A. The public safety employer risk pool is established for members hired on or after July 1, 2017 and consists of, for actuarial purposes in the system and to determine contribution rates pursuant to section 38-843, any employer of an eligible group that has on May 1, 2017 two hundred fifty or fewer active members who were hired before July 1, 2017.

B. If an employer has more than two hundred fifty active members who were hired before July 1, 2017 in any eligible group on May 1, 2017, the employer may not participate in the risk pool for any of the employer’s eligible groups, except that:

1. Each state agency’s eligibility for the risk pool is not affected by another state agency’s ineligibility for the risk pool.

2. For a county with multiple eligible groups in the system, the eligibility of each eligible group of a county for the risk pool is not affected by the ineligibility for the risk pool of another eligible group of that county.

C. Any Indian tribe that has elected to participate in the system and that qualifies for the public safety employer risk pool pursuant to subsection A of this section may elect to opt out of the risk pool before January 1, 2019. The Indian tribe shall notify the administrator of the system in writing before January 1, 2019 of the Indian tribe’s decision not to participate in the public safety employer risk pool. If an Indian tribe is a new employer in the system pursuant to subsection D of this section, the Indian tribe shall have ninety days after the date of participation to elect to opt out of the risk pool and to notify the administrator of the system in writing of the Indian tribe’s decision not to participate in the public safety employer risk pool.

D. This state or any political subdivision of this state, Indian tribe or public organization that becomes a new employer in the system and that has two hundred fifty or fewer employees, on the effective date of participation in the system pursuant to section 38-851, who are in an eligible group shall participate in the public safety employer risk pool unless subsection B or C of this section applies.

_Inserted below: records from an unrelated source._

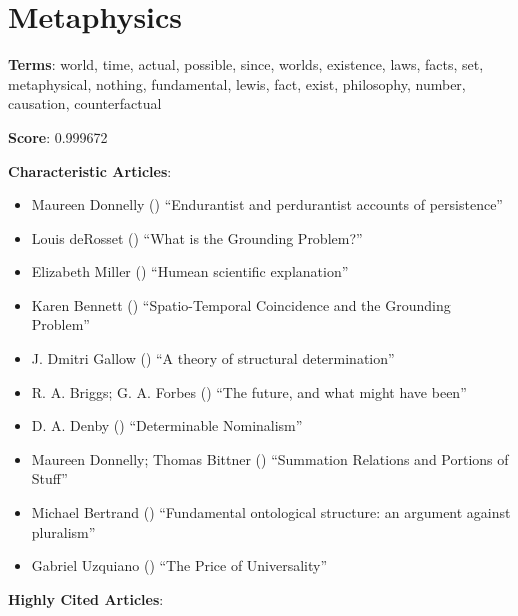 \documentclass[
  10pt,
  letterpaper,
  DIV=11,
  numbers=noendperiod,
  twoside]{scrartcl}
\providecommand{\tightlist}{%
  \setlength{\itemsep}{0pt}\setlength{\parskip}{0pt}}\usepackage{longtable,booktabs,array}
\begin{document}
\section{Metaphysics}\label{metaphysics}

\textbf{Terms}: world, time, actual, possible, since, worlds, existence,
laws, facts, set, metaphysical, nothing, fundamental, lewis, fact,
exist, philosophy, number, causation, counterfactual

\textbf{Score}: 0.999672

\textbf{Characteristic Articles}:

\begin{itemize}
\tightlist
\item
  Maureen Donnelly ()
  ``Endurantist and perdurantist accounts of persistence''
\item
  Louis deRosset () ``What is the
  Grounding Problem?''
\item
  Elizabeth Miller () ``Humean
  scientific explanation''
\item
  Karen Bennett ()
  ``Spatio-Temporal Coincidence and the Grounding Problem''
\item
  J. Dmitri Gallow () ``A theory
  of structural determination''
\item
  R. A. Briggs; G. A. Forbes ()
  ``The future, and what might have been''
\item
  D. A. Denby () ``Determinable
  Nominalism''
\item
  Maureen Donnelly; Thomas Bittner
  () ``Summation Relations and
  Portions of Stuff''
\item
  Michael Bertrand ()
  ``Fundamental ontological structure: an argument against pluralism''
\item
  Gabriel Uzquiano () ``The Price
  of Universality''
\end{itemize}

\textbf{Highly Cited Articles}:
\end{document}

E. If any individual employer in the public safety employer risk pool experiences a deviation in reported active member payroll of greater than twenty percent of the average of all participating employers in the risk pool in a twenty-four-month period, the system actuary shall prepare a financial impact report to determine whether the deviation creates an increased or decreased unfunded liability within the risk pool. If the deviation in reported active member payroll creates an increase to the unfunded liability within the risk pool, the responsible individual employer shall pay into the system, within sixty days after being notified of the amount due, one hundred percent of the cost of the increase in the unfunded liability. If the deviation in reported active member payroll creates a decrease to the unfunded liability within the risk pool, the system shall immediately credit the responsible individual employer one hundred percent of the cost of the decrease in the unfunded liability.